Moving even further out, some researchers entertain altogether different theories on how the universe itself works, in order to explain how a black hole can exist within it. Loop Quantum Gravity is one such theory. It attempts to build an ever-elusive theory of quantum gravity by stating that the universe is actually made out of tiny chunks (or loops) in spacetime. There are many other implications if this is true, but for black holes it means that at their bottom there lies something called a Planck Star or Dark Star. In wider physics, the Planck Length is the smallest possible unit of measurement... and, as far as we know, objects can’t exist that are any tinier. A Planck star, then, is also almost impossibly tiny… but it’s suggested, within this model, that it can still repel other energy, and therefore marks an effective “end point for all things” within a black hole. One potential problem with this approach is that it’s been found that black holes, in this scenario, should explode after a short while… but we’ve never known this to happen. One potential get-around, though, involves time dilation around the warped gravity of a black hole messing up their lifetimes so that, to us, they appear to last for billions of years… but, again, these are ideas that are constantly evolving. For now, they represent another possibility, although the true nature of a black hole remains obscured.

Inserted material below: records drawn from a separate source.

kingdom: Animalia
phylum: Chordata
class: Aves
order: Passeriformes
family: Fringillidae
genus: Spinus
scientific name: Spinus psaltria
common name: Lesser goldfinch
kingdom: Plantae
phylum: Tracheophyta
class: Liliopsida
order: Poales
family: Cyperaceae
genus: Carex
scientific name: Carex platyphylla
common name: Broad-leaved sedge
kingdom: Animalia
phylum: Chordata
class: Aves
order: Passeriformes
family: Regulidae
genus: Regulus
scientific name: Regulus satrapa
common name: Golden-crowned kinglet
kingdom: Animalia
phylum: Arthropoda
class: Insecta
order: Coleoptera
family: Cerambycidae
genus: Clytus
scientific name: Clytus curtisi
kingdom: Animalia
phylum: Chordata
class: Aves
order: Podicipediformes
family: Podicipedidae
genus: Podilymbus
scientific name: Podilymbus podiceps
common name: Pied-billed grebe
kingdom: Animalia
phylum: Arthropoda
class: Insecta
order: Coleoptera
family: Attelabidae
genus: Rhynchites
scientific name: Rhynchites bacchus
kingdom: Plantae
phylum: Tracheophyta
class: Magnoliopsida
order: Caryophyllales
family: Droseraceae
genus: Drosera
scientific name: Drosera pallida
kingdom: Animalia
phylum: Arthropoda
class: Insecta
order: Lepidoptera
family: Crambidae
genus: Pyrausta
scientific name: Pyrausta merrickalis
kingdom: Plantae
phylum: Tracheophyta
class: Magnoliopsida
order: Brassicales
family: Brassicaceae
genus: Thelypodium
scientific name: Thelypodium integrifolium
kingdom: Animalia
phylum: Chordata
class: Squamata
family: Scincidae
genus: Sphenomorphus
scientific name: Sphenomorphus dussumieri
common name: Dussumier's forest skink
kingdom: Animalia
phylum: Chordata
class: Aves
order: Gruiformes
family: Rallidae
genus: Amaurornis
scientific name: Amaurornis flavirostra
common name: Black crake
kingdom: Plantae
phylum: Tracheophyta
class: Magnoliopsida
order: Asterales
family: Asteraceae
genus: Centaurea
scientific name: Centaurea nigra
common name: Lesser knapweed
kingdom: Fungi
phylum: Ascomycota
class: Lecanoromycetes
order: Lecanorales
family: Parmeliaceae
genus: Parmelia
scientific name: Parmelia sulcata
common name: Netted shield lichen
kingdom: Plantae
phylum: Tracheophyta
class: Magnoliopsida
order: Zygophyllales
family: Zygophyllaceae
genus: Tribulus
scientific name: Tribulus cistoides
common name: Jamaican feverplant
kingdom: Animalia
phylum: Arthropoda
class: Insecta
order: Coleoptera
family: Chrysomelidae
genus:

So, what’s your verdict? Each of these theories variously abandons our more traditional physics to serve up an answer… be that some kind of temporal singularity, a heart of dark energy, or a determined Planck star standing firm. Then again, these aren’t your only options. According to the Black Hole Cosmology model of the universe, for example, the interior of a black hole doesn’t ever quite reach infinite density. Instead, the collapsing matter hits a breaking point at which stage it powerfully rebounds outward. Only, it doesn’t rebound into our universe… but out into another one, creating something like a tunnel in spacetime and thereby linking us to an altogether different plane of existence. Indeed, this might just be the most bizarre and speculative theory put forward so far… so keep your eyes peeled for an in-depth follow up video, taking a closer look.

Until then, what exactly lies at the bottom of a black hole unfortunately remains a mystery to us. And, based on current knowledge and technology, it may be that we’ll never be able to get close enough to one to totally understand them. Their secrets are well-guarded… but their mystique endures.